Что было в этом человеческого? Была ли надежда хоть на один огонек мысли в меоне безнадежно жаждущей спастись плоти? Выживало ли нечто неотъемлемое — обычная стойкость презрительного спокойствия к ведомым на очередную бойню баранам — среди непереносимой тьмы массового ужаса, острыми бритвами инстинкта стаи раздирающего любую попытку взглянуть за предсказуемость катаклизма? Не все были настолько сильны, чтобы надуться редкой жаждой спасения и готовностью вцепиться в глотку, в хлыст, в жизнь, неосмысленно подаваясь могучему стремлению к гибельному огню, кто-то уступал, но не по истине, но в потрошащем бессилии тупиковых эволюционных ветвей, еще худшем скоплении искалеченных генов, еще более страшной пены, отбрасываемой наводнением на исковерканные берега боковых коридоров и колодцев.

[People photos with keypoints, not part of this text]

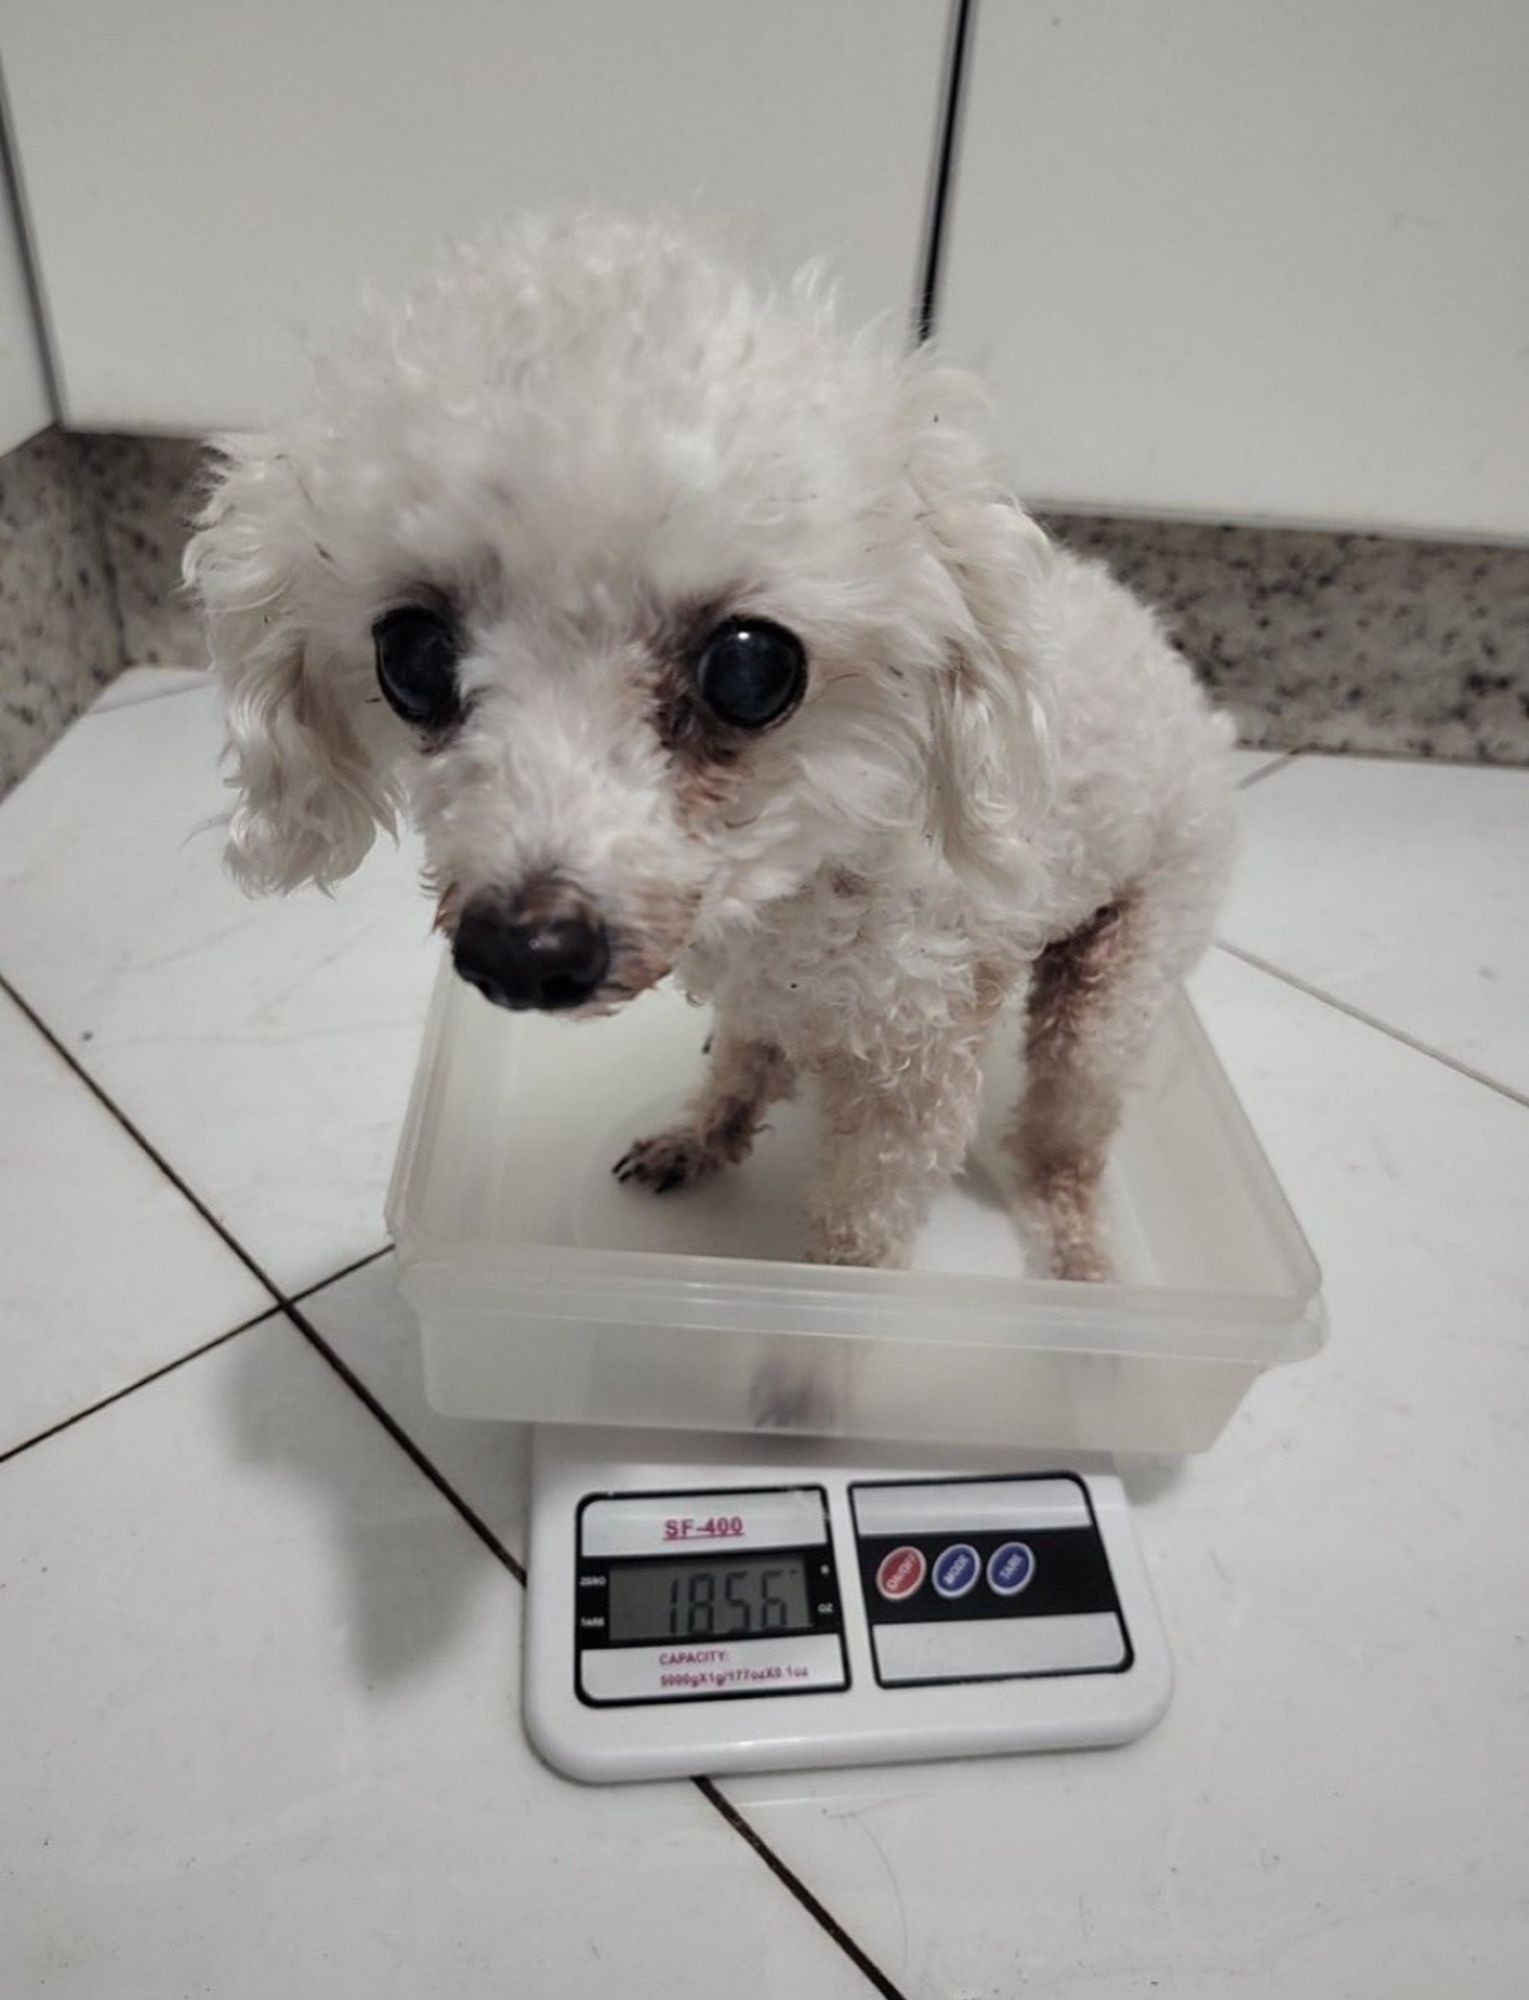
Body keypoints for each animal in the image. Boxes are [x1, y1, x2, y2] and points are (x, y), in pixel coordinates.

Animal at [188, 215, 1240, 1280]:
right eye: (409, 656)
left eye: (749, 667)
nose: (520, 956)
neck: (799, 880)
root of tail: (1178, 670)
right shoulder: (759, 989)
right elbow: (741, 1062)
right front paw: (700, 1133)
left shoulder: (910, 1084)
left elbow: (857, 1235)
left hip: (1122, 975)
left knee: (1066, 1135)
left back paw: (1078, 1250)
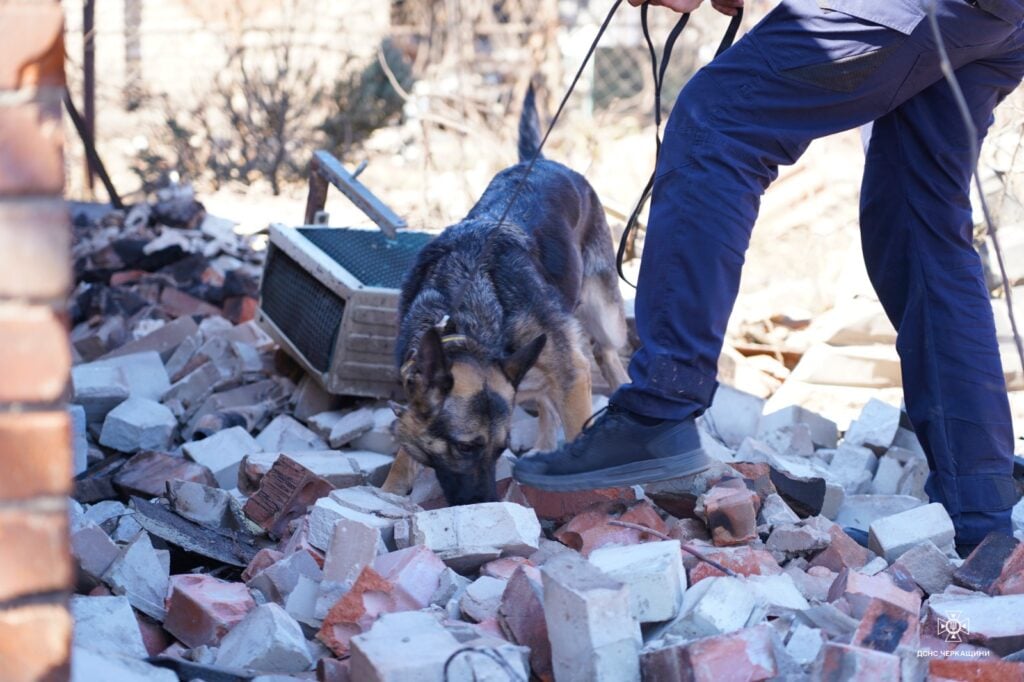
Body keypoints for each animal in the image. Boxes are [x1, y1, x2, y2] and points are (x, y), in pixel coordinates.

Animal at [380, 86, 626, 503]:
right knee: (546, 398)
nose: (486, 503)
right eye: (466, 447)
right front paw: (388, 491)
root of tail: (538, 160)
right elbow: (403, 459)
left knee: (607, 352)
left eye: (501, 450)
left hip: (602, 316)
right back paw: (545, 446)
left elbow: (578, 425)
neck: (465, 317)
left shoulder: (572, 372)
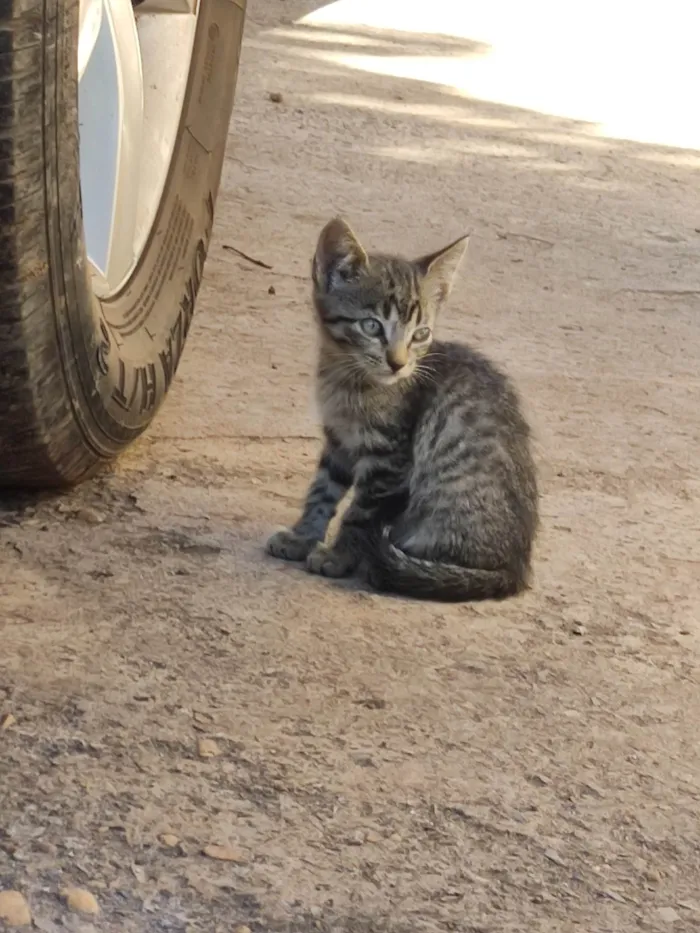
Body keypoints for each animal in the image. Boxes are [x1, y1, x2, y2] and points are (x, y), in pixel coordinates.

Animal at [266, 218, 540, 600]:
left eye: (420, 334)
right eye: (371, 326)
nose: (397, 364)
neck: (347, 380)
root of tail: (514, 570)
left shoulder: (389, 460)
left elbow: (360, 514)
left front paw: (338, 557)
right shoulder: (339, 442)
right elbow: (321, 491)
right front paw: (302, 537)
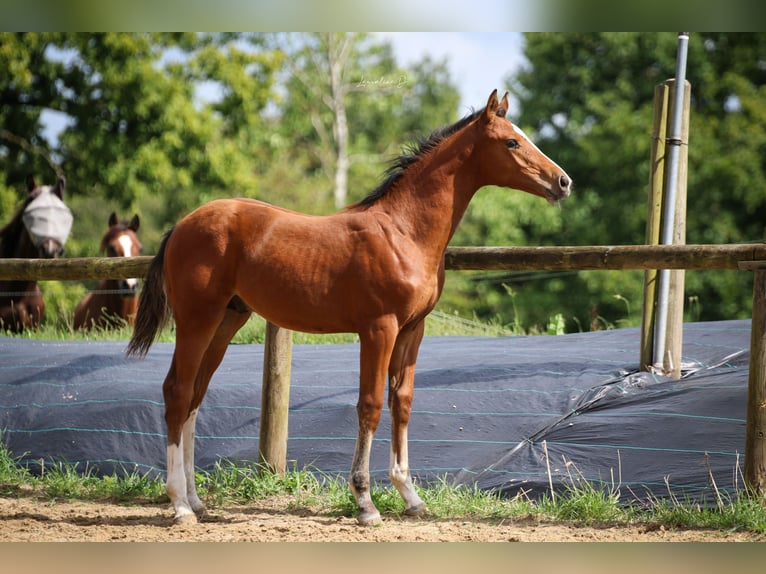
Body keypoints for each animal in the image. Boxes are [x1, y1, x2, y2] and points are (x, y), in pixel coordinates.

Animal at [126, 92, 572, 528]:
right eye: (511, 142)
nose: (563, 181)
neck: (404, 231)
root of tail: (182, 226)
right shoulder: (379, 328)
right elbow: (370, 405)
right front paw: (365, 502)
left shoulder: (413, 330)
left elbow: (402, 401)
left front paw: (411, 497)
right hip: (197, 319)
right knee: (177, 392)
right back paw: (180, 506)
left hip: (227, 320)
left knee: (194, 397)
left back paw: (197, 501)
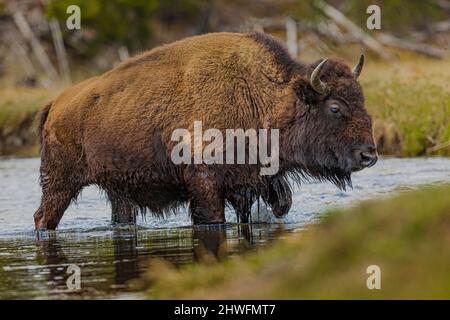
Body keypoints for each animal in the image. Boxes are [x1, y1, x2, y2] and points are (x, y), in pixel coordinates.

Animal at [34, 31, 376, 230]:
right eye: (335, 107)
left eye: (362, 99)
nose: (369, 155)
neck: (260, 95)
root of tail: (55, 104)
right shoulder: (205, 184)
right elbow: (212, 219)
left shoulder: (255, 181)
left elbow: (278, 206)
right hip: (60, 183)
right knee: (43, 216)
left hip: (118, 192)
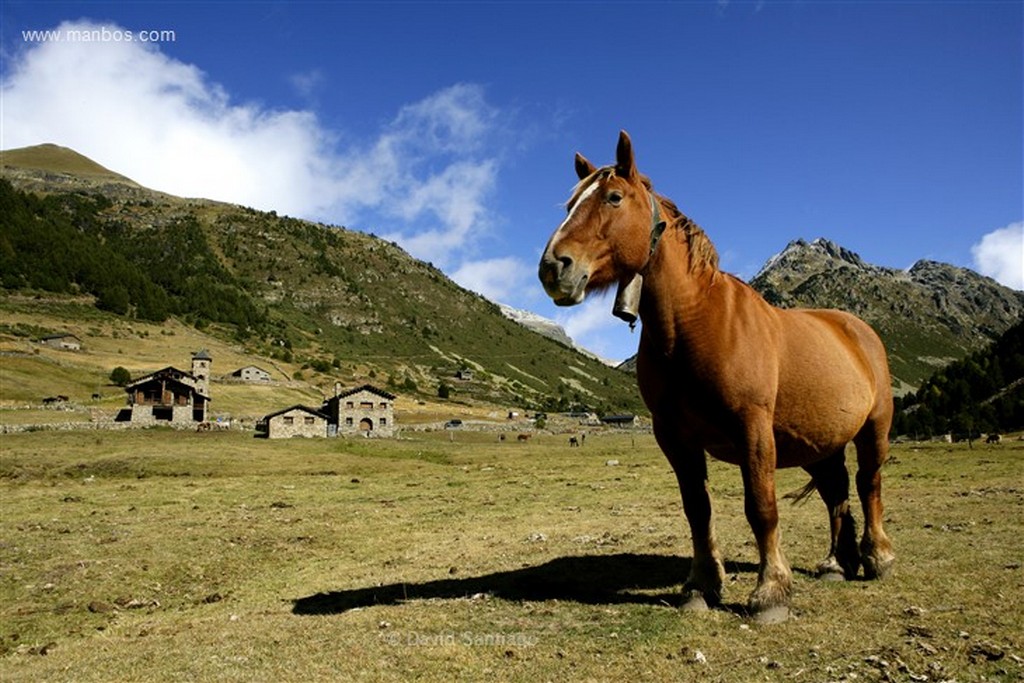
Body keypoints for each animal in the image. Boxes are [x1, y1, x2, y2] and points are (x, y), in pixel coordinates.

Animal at [536, 131, 897, 622]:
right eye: (572, 203)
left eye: (613, 198)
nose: (553, 268)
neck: (697, 323)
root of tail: (857, 330)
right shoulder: (675, 436)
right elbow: (697, 509)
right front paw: (702, 586)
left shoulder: (752, 429)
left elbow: (761, 507)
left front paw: (771, 592)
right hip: (819, 443)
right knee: (835, 492)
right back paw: (837, 564)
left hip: (873, 430)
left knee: (868, 483)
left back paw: (878, 557)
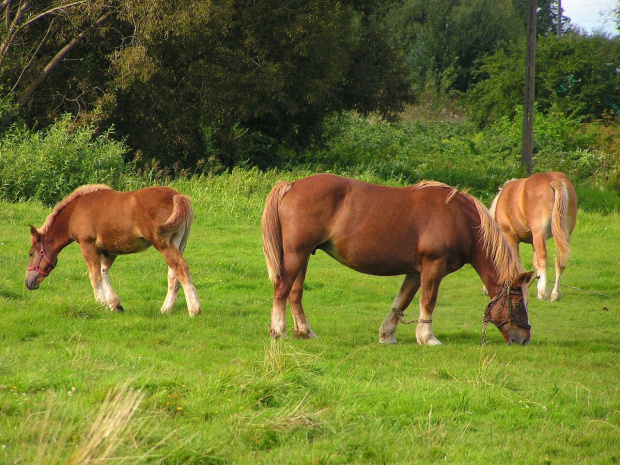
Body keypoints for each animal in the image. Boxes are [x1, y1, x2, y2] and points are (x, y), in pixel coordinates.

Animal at [25, 185, 201, 316]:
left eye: (31, 253)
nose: (28, 282)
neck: (76, 210)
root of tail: (178, 197)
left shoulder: (88, 246)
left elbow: (95, 276)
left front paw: (101, 304)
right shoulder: (109, 250)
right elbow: (104, 273)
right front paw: (115, 305)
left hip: (164, 244)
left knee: (181, 269)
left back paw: (194, 310)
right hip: (179, 244)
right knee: (173, 275)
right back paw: (166, 309)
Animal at [262, 174, 532, 344]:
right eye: (518, 304)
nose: (524, 339)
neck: (460, 219)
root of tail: (292, 185)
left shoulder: (416, 270)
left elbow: (401, 301)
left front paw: (387, 334)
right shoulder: (434, 265)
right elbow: (428, 300)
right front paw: (427, 337)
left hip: (303, 256)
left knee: (295, 293)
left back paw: (305, 332)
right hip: (297, 254)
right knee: (282, 288)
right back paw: (278, 331)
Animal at [492, 171, 580, 300]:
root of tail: (554, 181)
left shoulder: (511, 237)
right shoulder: (533, 240)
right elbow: (535, 263)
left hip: (540, 234)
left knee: (543, 258)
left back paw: (543, 294)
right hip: (564, 236)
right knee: (560, 261)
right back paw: (555, 294)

Даже в безжалостный век эти убогие побирались тонкой аурой оттенка смирения, согбенной милостыни перед любым нулем в номенклатуре планетарной иерархии, какой-то липкой отвратностью родственного существа, скрюченными лапками тайком перебирающие оборванные моды сорокатысячелетней человечности. Отрицательность гуманизма обеспечивали им растительный комфорт паразитической грибницы на отбросах Ойкумены, война была скудным рационом флуоресцентного гниения в подворотнях Внешних Спутников, скромным мародерством на трупах, не удостоенных ритуала утилизации в переполненных печах энергетических подвалов.
Мгновенность конца не давала им шанса переключить в заиндевевшем бездушии апокалипсиса отработанный паттерн змеиной хитрости, еще более страшной на сухих фигурах касты неприкасаемых, злобной гордыни тьмы материи, первозданной глины, так и не осененной ни образом, ни подобием мертвых небес. Словно возвращаясь в мифологию изначального логоса, они намертво сцеплялись в шевелящиеся комки простейшего существования, иронией свершенной истории возвращаемые в таинство первозданной близости белковой материи в океанах без хищников, без конкурентов, без надежды отведенных часов продавить все еще человеческую форму во что-то невообразимое — мертвую колонию гигантских инфузорий.